A recent Viacom survey found that Social TV viewers engage in up to seven different types of social TV activities, with 85% watching TV with others, and 56% using social media applications to interact online during broadcasts. Simply put, consumers' TV viewing behaviors have been changed by social media, and networks and marketers must adapt as viewers multitask their attention across multiple screens. But how does it benefit businesses to know this? An obvious first question for advertisers, for instance, is whether it is better to advertise on the first screen (TV), second screen (digital devices), or both? These questions can only be answered through a better understanding of how people actually behave when performing TV-related social media activities.
Social TV strategies are indeed successfully increasing and sustaining user engagement.

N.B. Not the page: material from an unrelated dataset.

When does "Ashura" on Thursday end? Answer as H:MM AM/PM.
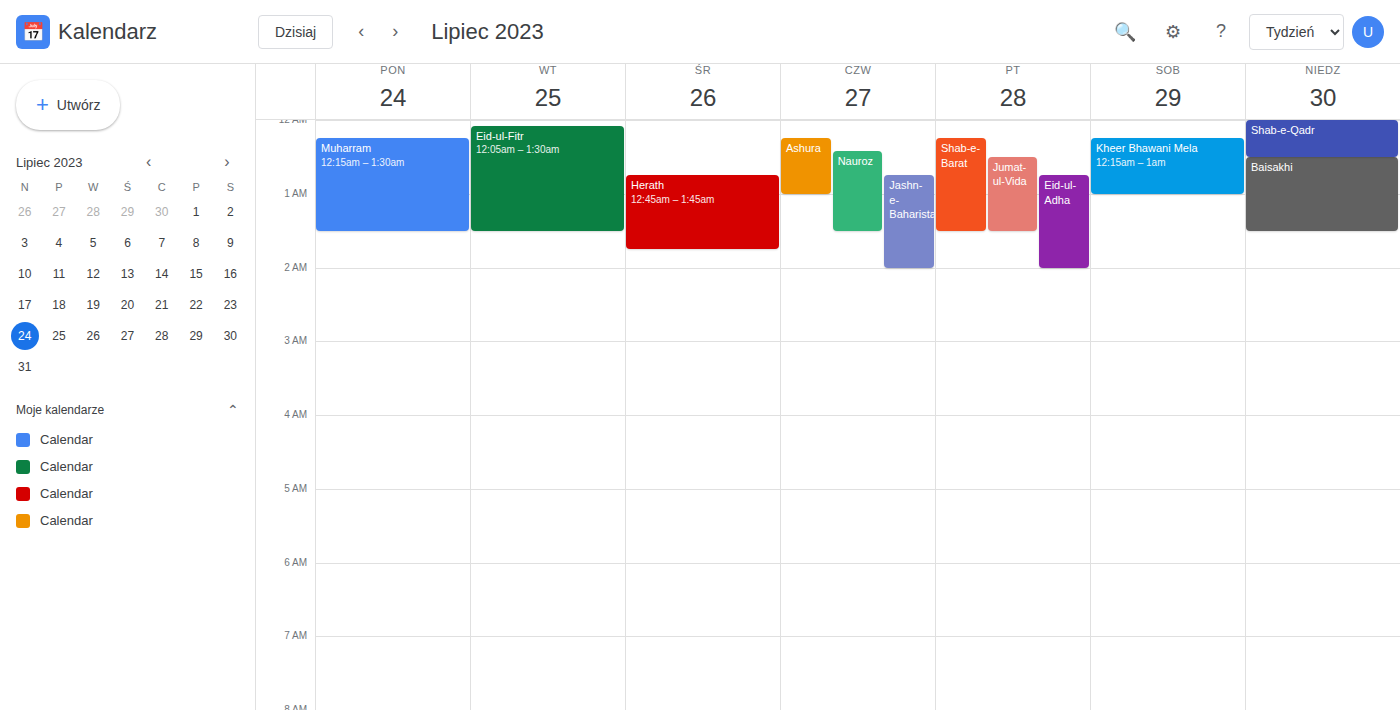
1:00 AM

How social TV strategies influence viewer engagement and behavior has been the subject of my recent research at The Social TV Lab, where we have begun to quantify the social media strategies of some of TV's most popular shows using data on real-time public viewer responses on Twitter and Facebook. Two of our recent case studies, one of Super Bowl XLVI, and the other of the popular reality/game show The Voice (in which products from the show are sold on iTunes), show that social TV strategies are indeed successfully increasing and sustaining user engagement.
The Super Bowl study focused on real-time social media responses to TV advertising. We linked the content of real-time Twitter responses to aspects of Super Bowl XLVI ads including social media strategy, creativity, and product type. We analyzed millions of tweets and found that online consumer engagement, as measured by new Twitter followers and overall buzz, correlates directly to having an active social media strategy. When, for example, an advertisement contained a social media-based game, viewer engagement was sustained over the duration of the entire broadcast. Looking more deeply at the content of viewer responses, we also found that positive sentiment and levels of Twitter sharing - measures often used to quantify the effectiveness of TV ads - varied significantly by demographic category.
The Voice study focused on real-time social media responses to social TV strategies, including the placement of on-air hashtags and tweets. When specific tweets are posted on air, viewers are more likely to discuss those tweets than messages created by the same online social media users if not posted on air. We also found that tweets and other social media content draw different levels of social media engagement on-air tweets with new information result in more engagement than general on-air hashtag posts (but only on the first, East Coast airing). Most significantly, linking online buzz to sales, we found buzz an excellent predictor of sales. Song, contestant characteristics, and quality were even better sales predictors when combined with buzz, suggesting that buzz and perceived product value together can best explain sales. Of course, iTunes sales during The Voice is a very specialized case, but the fact that we can observe purchases over time in response to TV content lets us begin to understand the previously mysterious relationship between content, buzz and sales.
It has been a long time since I have been as excited about a specific application domain as I am about Social TV. Social TV is unique because it allows us to isolate sources of information being spread on social media, potentially generating new insights on how influence and information spread on online social networks. Public commenting and large sample sizes allow us for the first time to determine the difference between what makes products social and what makes them popular, and complex enough to make the problem of predicting business outcomes interesting to researchers who will have to build complex models and develop Business Analytics to accommodate social networks, text data, and time. Content providers, application developers, and advertisers will create innovative ways to link products shown on TV to online purchasing opportunities in real time, and when they do, we will be able to link TV content directly to consumer behavior and sales. And, of course, it's simply fun: People just enjoy watching and commenting on TV.
What kinds innovative social media strategies might you plan to incorporate in your next TV campaign or program?